This phase sets the foundation by ensuring your data is clean, well-structured, and ready to be fed into the model.

---

### Load the data

In [None]:
import sys
sys.path.insert(0,'../')

from transformers import AutoTokenizer

from Pipeline.data_retrieving.HuggingFace_DataRetriever import *
from Pipeline.preprocessing.text_summarization_Preprocessor import *

In [None]:
huggingface_dataset_name = "knkarthick/dialogsum"

data_retriever = HuggingFace_DataRetriever(huggingface_dataset_name)
dataset = data_retriever.retrieve_data()

In [None]:
# divide in train, test and validation set
train_set, test_set, validation_set = dataset['train'].to_pandas(), dataset['test'].to_pandas(), dataset['validation'].to_pandas()

---

### Preprocess the dataset

In [None]:
# define the model that will be used, in this project it will be Flan-T5-base
model_name='google/flan-t5-base'

In [None]:
# initialize the tokenizer
tokenizer = AutoTokenizer.from_pretrained(model_name)

In [None]:
input_preprocessing_params = {
    'tokenizer': AutoTokenizer.from_pretrained(model_name)
}

output_preprocessing_params = {
    'tokenizer': AutoTokenizer.from_pretrained(model_name)
}

preprocessor = TextSummarizationPreprocessor(input_preprocessing_params, output_preprocessing_params)

In [None]:
# preprocess the training set
tokenized_training_inputs = preprocessor.preprocess_input_data(train_set['dialogue'])
tokenized_training_outputs = preprocessor.preprocess_output_data(train_set['summary'])

# preprocess the validation set
tokenized_validation_inputs = preprocessor.preprocess_input_data(validation_set['dialogue'])
tokenized_validation_outputs = preprocessor.preprocess_output_data(validation_set['summary'])

# preprocess the test set
tokenized_test_inputs = preprocessor.preprocess_input_data(test_set['dialogue'])
tokenized_test_outputs = preprocessor.preprocess_output_data(test_set['summary'])
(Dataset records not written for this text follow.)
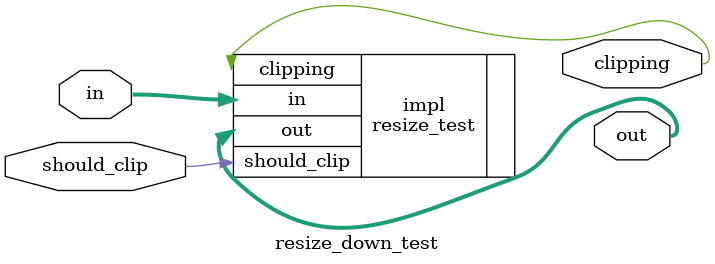
<source format=sv>

module resize_down_test (
    input  logic [31:0] in,           // Input raw value
    input  logic        should_clip,
    output logic [15:0] out,          // Output raw value
    output logic        clipping      // Clipping indicator
);

  resize_test #(
      .IN_IW (16),
      .IN_QW (16),
      .OUT_IW(8),
      .OUT_QW(8)
  ) impl (
      .in(in),
      .should_clip(should_clip),
      .out(out),
      .clipping(clipping)
  );

endmodule

</source>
### save locally the dataset, using the Hugging Face Dataset format

In [None]:
from datasets import Dataset, DatasetDict

In [None]:
#first create a dictionay
dataset = {
    'train_set': {
                    'input_ids': tokenized_training_inputs,
                    'labels': tokenized_training_outputs        
                },

    'validation_set': {
                    'input_ids': tokenized_validation_inputs,
                    'labels': tokenized_validation_outputs        
                },
    
    'test_set': {
                    'input_ids': tokenized_test_inputs,
                    'labels': tokenized_test_outputs        
                }
}

In [None]:
# then convert each split into a Hugging Face Dataset
train_dataset = Dataset.from_dict(dataset["train_set"])
validation_dataset = Dataset.from_dict(dataset["validation_set"])
test_dataset = Dataset.from_dict(dataset["test_set"])

In [None]:
# and finally pack it into a DatasetDict structure
dataset = DatasetDict({
    "train": train_dataset,
    "validation": validation_dataset,
    "test": test_dataset
})

In [None]:
# save locally
import pickle

# Open a file in write-binary mode
with open("data/dataset_t5_base.pkl", "wb") as file:
    # Serialize the list and save it to the file
    pickle.dump(dataset, file)